One in seven HR decision-makers assess men as more suitable for top positions, and nearly one in five acknowledged hesitancy in hiring women they believed might embark on starting families.
The survey, conducted among personnel managers in England and Wales for the Young Women’s Trust (YWT), deemed the figures a "travesty" and underscored that England and Wales were "living in the dark ages."
In the UK, British Telecom, ITV, and GlaxoSmithKline are all led by female chief executives. Notably, the country boasts more female leaders than the combined total of Germany, France, Italy, Spain, the US, and Japan, said a report by The Guardian.
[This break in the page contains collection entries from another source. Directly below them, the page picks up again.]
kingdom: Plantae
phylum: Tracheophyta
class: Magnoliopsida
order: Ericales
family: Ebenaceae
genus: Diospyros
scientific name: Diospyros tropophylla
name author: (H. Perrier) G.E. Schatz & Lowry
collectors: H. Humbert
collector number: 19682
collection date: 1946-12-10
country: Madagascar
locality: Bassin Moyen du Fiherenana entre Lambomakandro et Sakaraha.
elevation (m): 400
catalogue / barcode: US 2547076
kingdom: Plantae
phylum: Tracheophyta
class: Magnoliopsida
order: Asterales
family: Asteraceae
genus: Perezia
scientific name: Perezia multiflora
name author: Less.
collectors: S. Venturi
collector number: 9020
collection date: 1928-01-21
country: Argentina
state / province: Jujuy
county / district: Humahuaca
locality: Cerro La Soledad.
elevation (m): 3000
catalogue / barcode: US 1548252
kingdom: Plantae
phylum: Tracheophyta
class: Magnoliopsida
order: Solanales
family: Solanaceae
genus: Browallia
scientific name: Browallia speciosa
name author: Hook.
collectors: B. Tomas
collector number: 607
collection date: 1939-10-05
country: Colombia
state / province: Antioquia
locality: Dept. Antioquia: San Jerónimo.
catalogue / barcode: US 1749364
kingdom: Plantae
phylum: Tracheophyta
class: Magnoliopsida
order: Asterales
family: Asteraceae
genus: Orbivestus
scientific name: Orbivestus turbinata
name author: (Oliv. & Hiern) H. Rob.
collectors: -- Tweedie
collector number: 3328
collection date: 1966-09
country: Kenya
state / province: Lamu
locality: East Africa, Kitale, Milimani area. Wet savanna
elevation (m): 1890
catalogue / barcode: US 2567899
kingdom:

The results also suggested that younger HR managers were more inclined than their older counterparts to harbour biases against women's ability to handle significant roles.
“It is shocking that HR managers still believe that men are better suited to senior management than women,” said Alesha De-Freitas, the head of policy at the Fawcett Society.
The charity enlisted market researchers to survey 907 human resources sole or joint decision-makers. They were asked to express their agreement or disagreement with the statement, "Men are better suited to senior management jobs than women."
Fifteen per cent agreed, 79% disagreed, and the remainder didn't provide a response. In a separate revelation, it was found that almost a third of male managers believe that companies are dedicating excessive efforts to achieve gender balance in the workplace.
This insight, obtained from a regular tracking survey by the Chartered Management Institute (CMI) and shared with The Guardian, suggested ongoing challenges for gender equality in the workplace.
Notably, the CMI estimated last year that for the UK workplace to be representative of the broader working population, an additional 560,000 female managers would be required.